■ Task A: List every method that the passage on event sources says an EventSource implementation must provide.
■ Task B: Please extend the passage on event sources, picking up right after its final sentence.

■ Reading text:
The core abstraction for event sources is the EventSource trait. This trait standardizes the interface and lifecycle management for all event sources in the framework. Implementations must provide:

  • name(): Returns a unique, stable name for the event source.
  • capabilities(): Returns the static set of capabilities supported by the source.
  • start(): Begins event collection, sending events through a provided channel until a shutdown signal is received.
  • stop(): Signals the source to stop collecting events and performs cleanup.
  • health_check(): Optionally provides health status for the source (default is always healthy).

The lifecycle of an event source follows these phases:

  1. Registration: The event source is registered with a Collector.
  2. Capability Negotiation: The collector queries the source's capabilities.
  3. Startup: The collector calls start(), passing an event channel and shutdown signal.
  4. Operation: The source emits events through the channel.
  5. Shutdown: The collector calls stop() for graceful cleanup.

■ Extracted records:
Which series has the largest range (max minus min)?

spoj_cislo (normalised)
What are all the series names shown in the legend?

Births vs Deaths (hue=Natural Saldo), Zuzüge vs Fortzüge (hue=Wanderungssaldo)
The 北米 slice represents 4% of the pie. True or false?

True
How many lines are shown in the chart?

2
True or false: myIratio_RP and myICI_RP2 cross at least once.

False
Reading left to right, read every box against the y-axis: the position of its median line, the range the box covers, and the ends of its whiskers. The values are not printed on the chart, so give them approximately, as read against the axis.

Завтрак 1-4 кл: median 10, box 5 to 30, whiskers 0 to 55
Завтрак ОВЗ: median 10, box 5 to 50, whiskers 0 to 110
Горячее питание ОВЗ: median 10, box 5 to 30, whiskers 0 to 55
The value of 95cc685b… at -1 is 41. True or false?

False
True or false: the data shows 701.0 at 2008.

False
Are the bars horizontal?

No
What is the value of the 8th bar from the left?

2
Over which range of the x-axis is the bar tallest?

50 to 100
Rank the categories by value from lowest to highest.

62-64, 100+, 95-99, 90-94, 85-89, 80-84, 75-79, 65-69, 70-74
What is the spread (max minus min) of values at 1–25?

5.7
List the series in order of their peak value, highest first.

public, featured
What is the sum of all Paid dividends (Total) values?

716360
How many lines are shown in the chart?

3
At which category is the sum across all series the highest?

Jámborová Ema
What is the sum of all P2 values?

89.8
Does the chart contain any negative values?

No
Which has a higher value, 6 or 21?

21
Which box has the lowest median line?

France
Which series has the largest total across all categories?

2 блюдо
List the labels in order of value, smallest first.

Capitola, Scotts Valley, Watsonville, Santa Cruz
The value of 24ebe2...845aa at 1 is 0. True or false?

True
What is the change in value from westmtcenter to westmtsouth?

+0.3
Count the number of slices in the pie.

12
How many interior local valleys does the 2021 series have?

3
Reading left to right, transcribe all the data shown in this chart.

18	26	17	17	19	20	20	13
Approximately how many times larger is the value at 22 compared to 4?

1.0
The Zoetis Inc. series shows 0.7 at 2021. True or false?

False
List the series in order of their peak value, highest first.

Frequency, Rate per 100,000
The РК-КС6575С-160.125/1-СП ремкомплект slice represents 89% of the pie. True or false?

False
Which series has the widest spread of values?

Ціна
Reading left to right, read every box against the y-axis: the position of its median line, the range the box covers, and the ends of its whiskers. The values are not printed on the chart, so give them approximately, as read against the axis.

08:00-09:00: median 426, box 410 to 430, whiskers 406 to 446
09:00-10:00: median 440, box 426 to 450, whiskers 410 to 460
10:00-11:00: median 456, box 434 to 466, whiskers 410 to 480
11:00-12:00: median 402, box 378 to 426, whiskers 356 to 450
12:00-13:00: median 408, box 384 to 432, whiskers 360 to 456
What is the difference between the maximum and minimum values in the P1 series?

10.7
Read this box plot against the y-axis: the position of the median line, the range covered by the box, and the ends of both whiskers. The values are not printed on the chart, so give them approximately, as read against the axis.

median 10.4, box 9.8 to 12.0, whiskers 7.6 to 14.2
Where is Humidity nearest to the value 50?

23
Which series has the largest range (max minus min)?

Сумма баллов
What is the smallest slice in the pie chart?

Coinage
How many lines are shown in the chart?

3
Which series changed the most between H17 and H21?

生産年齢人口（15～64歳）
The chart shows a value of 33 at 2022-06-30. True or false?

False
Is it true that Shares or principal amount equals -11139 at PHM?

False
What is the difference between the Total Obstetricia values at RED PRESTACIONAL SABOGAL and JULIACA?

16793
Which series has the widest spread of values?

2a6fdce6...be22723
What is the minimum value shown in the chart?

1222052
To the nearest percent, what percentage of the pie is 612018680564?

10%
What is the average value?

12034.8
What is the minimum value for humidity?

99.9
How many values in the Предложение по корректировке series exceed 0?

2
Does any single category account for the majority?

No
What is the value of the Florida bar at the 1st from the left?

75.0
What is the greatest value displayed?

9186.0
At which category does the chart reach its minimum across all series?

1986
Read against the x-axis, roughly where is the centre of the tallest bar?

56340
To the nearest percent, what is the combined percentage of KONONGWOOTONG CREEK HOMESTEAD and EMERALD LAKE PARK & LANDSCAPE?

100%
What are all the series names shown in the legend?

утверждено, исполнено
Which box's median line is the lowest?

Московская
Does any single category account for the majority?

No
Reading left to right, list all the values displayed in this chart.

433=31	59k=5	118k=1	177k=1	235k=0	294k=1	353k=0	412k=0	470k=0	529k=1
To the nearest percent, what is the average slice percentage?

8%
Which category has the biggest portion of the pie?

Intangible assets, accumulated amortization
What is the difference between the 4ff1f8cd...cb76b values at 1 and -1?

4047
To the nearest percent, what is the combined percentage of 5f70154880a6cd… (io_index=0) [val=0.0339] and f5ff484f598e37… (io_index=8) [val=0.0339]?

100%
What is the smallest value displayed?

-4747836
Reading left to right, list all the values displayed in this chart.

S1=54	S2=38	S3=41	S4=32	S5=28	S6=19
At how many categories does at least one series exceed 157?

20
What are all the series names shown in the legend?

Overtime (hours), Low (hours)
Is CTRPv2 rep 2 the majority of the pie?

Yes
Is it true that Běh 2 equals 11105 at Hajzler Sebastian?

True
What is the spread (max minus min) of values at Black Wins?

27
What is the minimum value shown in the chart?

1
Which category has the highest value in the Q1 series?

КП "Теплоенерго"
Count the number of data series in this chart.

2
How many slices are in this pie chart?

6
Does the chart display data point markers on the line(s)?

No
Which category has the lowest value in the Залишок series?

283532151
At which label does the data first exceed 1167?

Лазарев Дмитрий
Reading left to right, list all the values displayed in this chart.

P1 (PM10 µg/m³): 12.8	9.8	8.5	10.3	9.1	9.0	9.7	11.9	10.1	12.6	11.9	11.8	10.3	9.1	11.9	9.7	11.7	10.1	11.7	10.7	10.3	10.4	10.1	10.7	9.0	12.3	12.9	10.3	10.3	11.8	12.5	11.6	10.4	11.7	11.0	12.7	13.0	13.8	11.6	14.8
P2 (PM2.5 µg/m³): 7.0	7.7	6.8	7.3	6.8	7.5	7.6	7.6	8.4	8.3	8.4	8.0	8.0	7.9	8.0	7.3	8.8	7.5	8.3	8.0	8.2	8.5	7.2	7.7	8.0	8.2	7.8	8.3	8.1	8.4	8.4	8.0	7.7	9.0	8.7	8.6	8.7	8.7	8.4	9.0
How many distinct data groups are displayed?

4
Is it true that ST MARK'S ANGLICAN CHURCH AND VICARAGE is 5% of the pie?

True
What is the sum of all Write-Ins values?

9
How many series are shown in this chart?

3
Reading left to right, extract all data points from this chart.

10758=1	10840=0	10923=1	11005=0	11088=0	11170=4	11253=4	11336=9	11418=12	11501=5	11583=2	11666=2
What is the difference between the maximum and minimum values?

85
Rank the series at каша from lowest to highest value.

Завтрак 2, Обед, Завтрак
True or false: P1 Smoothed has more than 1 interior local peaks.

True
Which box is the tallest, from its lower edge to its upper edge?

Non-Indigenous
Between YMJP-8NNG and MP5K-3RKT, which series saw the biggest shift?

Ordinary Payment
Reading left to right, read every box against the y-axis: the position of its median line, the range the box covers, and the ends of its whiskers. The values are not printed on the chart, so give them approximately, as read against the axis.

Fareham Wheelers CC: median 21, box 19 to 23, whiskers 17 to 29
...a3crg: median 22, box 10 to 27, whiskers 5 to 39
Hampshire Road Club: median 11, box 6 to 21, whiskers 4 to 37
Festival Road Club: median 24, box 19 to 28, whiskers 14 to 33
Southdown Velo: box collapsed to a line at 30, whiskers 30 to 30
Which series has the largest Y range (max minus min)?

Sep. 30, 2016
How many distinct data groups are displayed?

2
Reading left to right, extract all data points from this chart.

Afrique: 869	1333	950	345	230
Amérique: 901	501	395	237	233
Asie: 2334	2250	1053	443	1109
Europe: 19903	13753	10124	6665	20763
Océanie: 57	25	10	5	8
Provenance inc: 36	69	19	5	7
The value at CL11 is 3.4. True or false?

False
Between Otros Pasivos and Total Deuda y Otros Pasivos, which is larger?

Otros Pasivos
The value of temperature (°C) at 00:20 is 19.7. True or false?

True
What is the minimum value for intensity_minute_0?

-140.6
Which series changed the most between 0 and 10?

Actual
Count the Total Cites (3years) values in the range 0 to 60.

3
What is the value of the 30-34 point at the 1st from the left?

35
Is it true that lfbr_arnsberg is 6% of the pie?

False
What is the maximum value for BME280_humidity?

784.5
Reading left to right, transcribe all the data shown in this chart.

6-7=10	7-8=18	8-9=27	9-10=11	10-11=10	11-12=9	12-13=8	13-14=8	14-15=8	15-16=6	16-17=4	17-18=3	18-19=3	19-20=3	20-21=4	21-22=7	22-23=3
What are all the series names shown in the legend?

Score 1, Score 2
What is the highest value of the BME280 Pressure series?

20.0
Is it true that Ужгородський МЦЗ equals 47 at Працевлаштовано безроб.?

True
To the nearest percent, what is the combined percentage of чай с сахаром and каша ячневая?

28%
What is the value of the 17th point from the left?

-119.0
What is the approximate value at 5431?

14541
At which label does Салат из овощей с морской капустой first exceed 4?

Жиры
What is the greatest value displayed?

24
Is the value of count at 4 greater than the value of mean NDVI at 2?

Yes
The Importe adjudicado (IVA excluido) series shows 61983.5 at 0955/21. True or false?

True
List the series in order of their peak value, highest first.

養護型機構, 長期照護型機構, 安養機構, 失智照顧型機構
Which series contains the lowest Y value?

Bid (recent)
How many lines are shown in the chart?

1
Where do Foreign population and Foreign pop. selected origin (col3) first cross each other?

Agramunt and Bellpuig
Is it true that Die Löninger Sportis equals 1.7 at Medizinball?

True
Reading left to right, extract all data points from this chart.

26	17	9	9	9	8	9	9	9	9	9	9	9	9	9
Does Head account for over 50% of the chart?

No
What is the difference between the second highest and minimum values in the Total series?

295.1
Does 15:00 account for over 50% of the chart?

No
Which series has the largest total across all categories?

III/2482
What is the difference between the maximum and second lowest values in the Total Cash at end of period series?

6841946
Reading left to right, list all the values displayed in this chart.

■ Output A: name(), capabilities(), start(), stop(), health_check()

■ Output B:
All event sources must be Send + Sync to support concurrent operation. The start() method should use tokio::select! to monitor both collection tasks and the shutdown signal, and should not block indefinitely. Errors should be logged and handled gracefully, allowing continued operation when possible. The stop() method should complete quickly and not block, returning an error only if cleanup fails but still considering the source stopped.

Example implementation:

use collector_core::{EventSource, SourceCaps, CollectionEvent};
use async_trait::async_trait;
use std::sync::{Arc, atomic::AtomicBool};
use tokio::sync::mpsc;

struct MyEventSource;

#[async_trait]
impl EventSource for MyEventSource {
    fn name(&self) -> &'static str { "my-source" }
    fn capabilities(&self) -> SourceCaps { SourceCaps::PROCESS | SourceCaps::REALTIME }
    async fn start(&self, tx: mpsc::Sender<CollectionEvent>, shutdown_signal: Arc<AtomicBool>) -> anyhow::Result<()> {
        // Event collection logic here
        Ok(())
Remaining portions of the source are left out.